Sim. Mesmo no verão, trovoadas e chuva passageira podem acontecer — e no outono e inverno, chuva prolongada é frequente no norte de Portugal e na Galiza. Verifica se a mochila inclui cobertura de chuva integrada (muitas trazem no bolso da base). Se não inclui, compra uma compatível com o tamanho da tua mochila. Complementa sempre com um saco estanque interior para proteger itens críticos (eletrónica, documentos, roupa seca) — a cobertura exterior não é 100% eficaz em chuva muito intensa.

Mochila de ventilação nas costas ou de contacto direto?

Para o Caminho de Santiago, especialmente no verão e meia-estação, mochilas com sistema de ventilação nas costas (rede tensionada) são altamente recomendadas. A diferença de conforto é significativa — costas secas vs costas encharcadas de suor durante 6 a 8 horas. A ligeira perda de estabilidade comparada com sistemas de contacto direto é irrelevante no terreno moderado do Caminho Português. Para trekking técnico de montanha com cargas pesadas, o contacto direto oferece melhor estabilidade.

Devo usar uma mochila feminina se sou mulher?

Experimenta ambas as versões e escolhe a que se ajusta melhor ao teu corpo. Mochilas femininas têm dorso mais curto, alças contornadas para o peito e cinto lombar adaptado à anca feminina — o que funciona melhor para muitas mulheres. No entanto, a anatomia varia muito: algumas mulheres altas adaptam-se melhor a mochilas unissexo, enquanto alguns homens mais baixos beneficiam de mochilas com dorso mais curto. O ajuste correto ao teu corpo é mais importante que o rótulo.

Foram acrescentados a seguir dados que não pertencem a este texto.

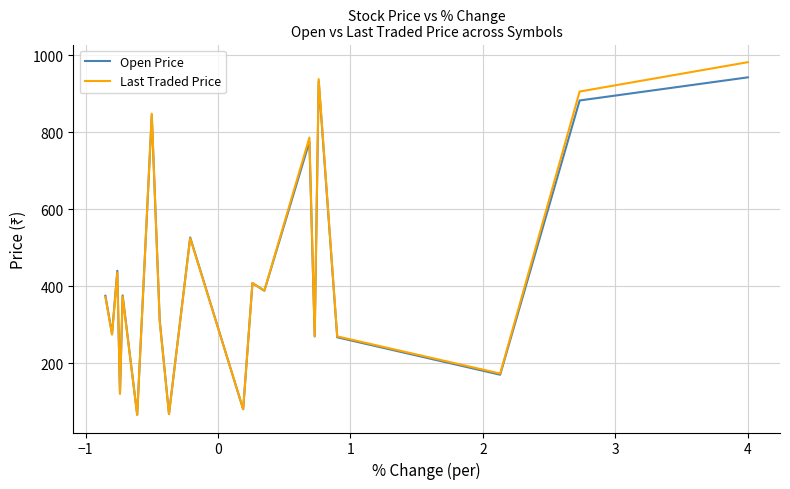

What is the maximum value for Open Price?

942.4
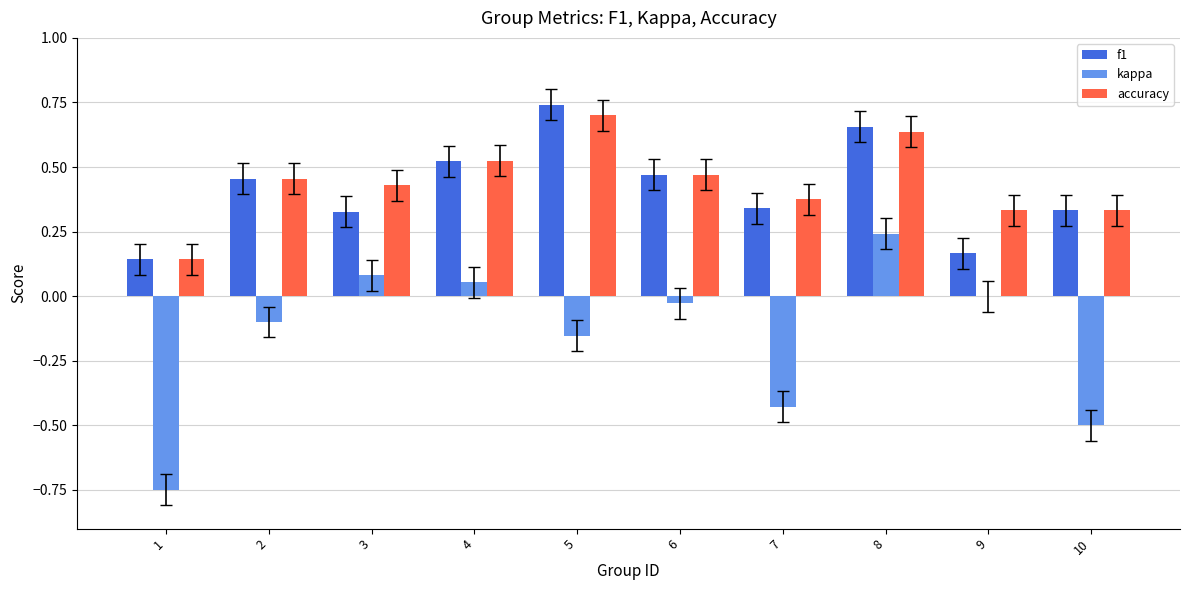

True or false: kappa has a value of -0.7 at 10.

False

Posso usar uma mochila de viagem normal no Caminho de Santiago?

Não é recomendado. Mochilas de viagem urbanas (tipo city backpack) não têm cinto lombar adequado, ventilação nas costas, alças ergonómicas nem distribuição de peso pensada para caminhadas longas. Todo o peso fica nos ombros — ao final de 2 a 3 horas, a dor é significativa. Ao final de um dia de 25 km, o desconforto pode ser incapacitante. Investe numa mochila técnica de caminhada — é um investimento na saúde das tuas costas e na qualidade de toda a experiência.

Quanto deve pesar a mochila vazia?

Idealmente abaixo de 1.5 kg para mochilas de 35 a 40 litros. Modelos ultralight pesam 800g a 1.2 kg mas sacrificam algum conforto nos painéis e cinto. Modelos mais confortáveis pesam 1.3 a 1.8 kg. Acima de 2 kg para uma mochila de 40 litros é excessivo para peregrinação. Lembra-te: a mochila vazia é peso morto — não cumpre nenhuma função para além de carregar o resto. Cada grama que poupas na mochila é uma grama que podes usar em equipamento útil.

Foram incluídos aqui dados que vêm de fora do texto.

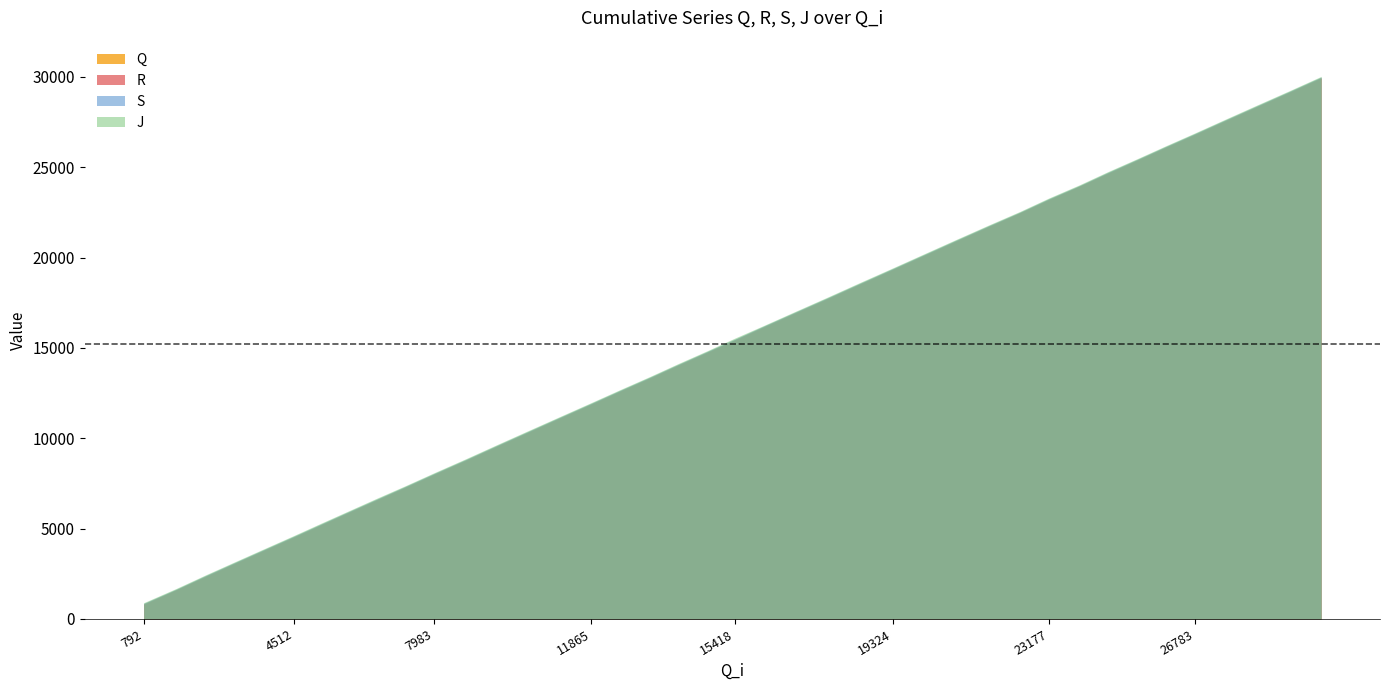

What is the sum of all J values?

613568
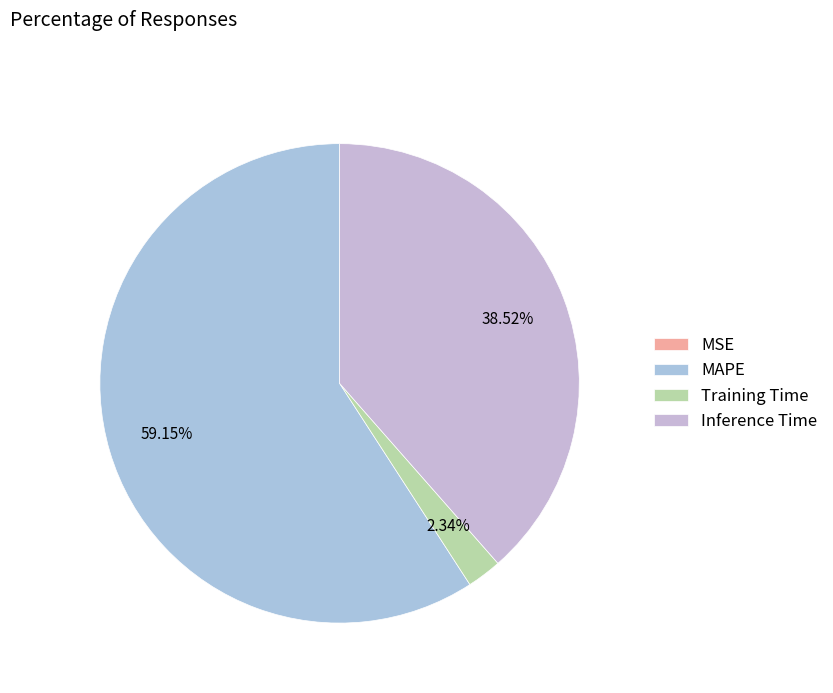

Which slice is the smallest?

MSE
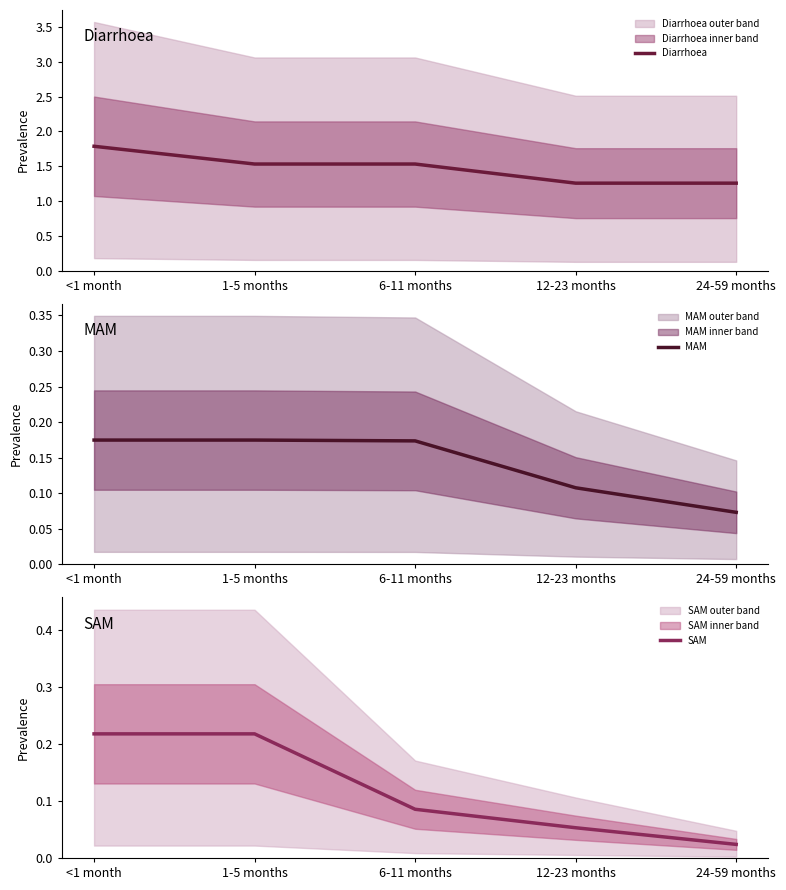

Is the value of SAM at 12-23 months greater than the value of MAM at 12-23 months?

No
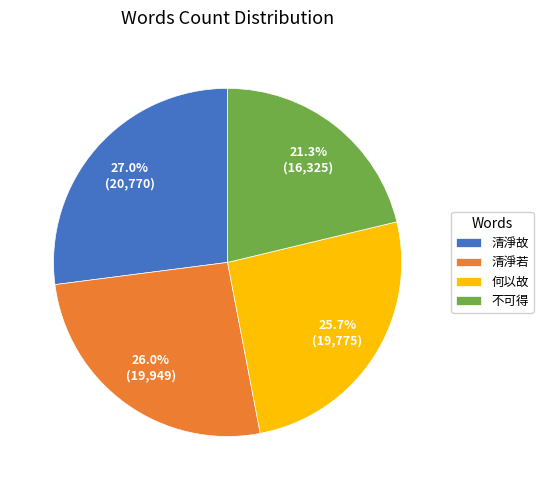

Does 何以故 represent more than half of the total?

No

Como sei se a mochila me serve bem?

Carrega a mochila com 8 a 10 kg e caminha pelo menos 10 minutos. Uma mochila bem ajustada passa estes testes: o peso sente-se maioritariamente nas ancas (não nos ombros), não há pontos de pressão dolorosos, a mochila não oscila lateralmente, consegues respirar confortavelmente com o cinto apertado, consegues olhar para cima sem bater com a cabeça no topo da mochila, e ao final de 10 minutos não sentes desconforto em nenhum ponto. Se falhares em qualquer um destes testes, o tamanho ou modelo não são adequados.

Posso despachar a mochila entre etapas no Caminho de Santiago?

Sim. Existem serviços de transporte de mochilas entre etapas no Caminho de Santiago — tanto no Caminho Português como no Francês. O serviço recolhe a mochila de manhã no albergue de partida e entrega à tarde no albergue de chegada (custo de 3 a 7€ por etapa). É uma opção válida para peregrinos com limitações físicas, lesões ou que simplesmente querem caminhar mais leves. No entanto, muitos peregrinos consideram que carregar a própria mochila faz parte da experiência do caminho. A decisão é pessoal e igualmente válida em ambos os sentidos.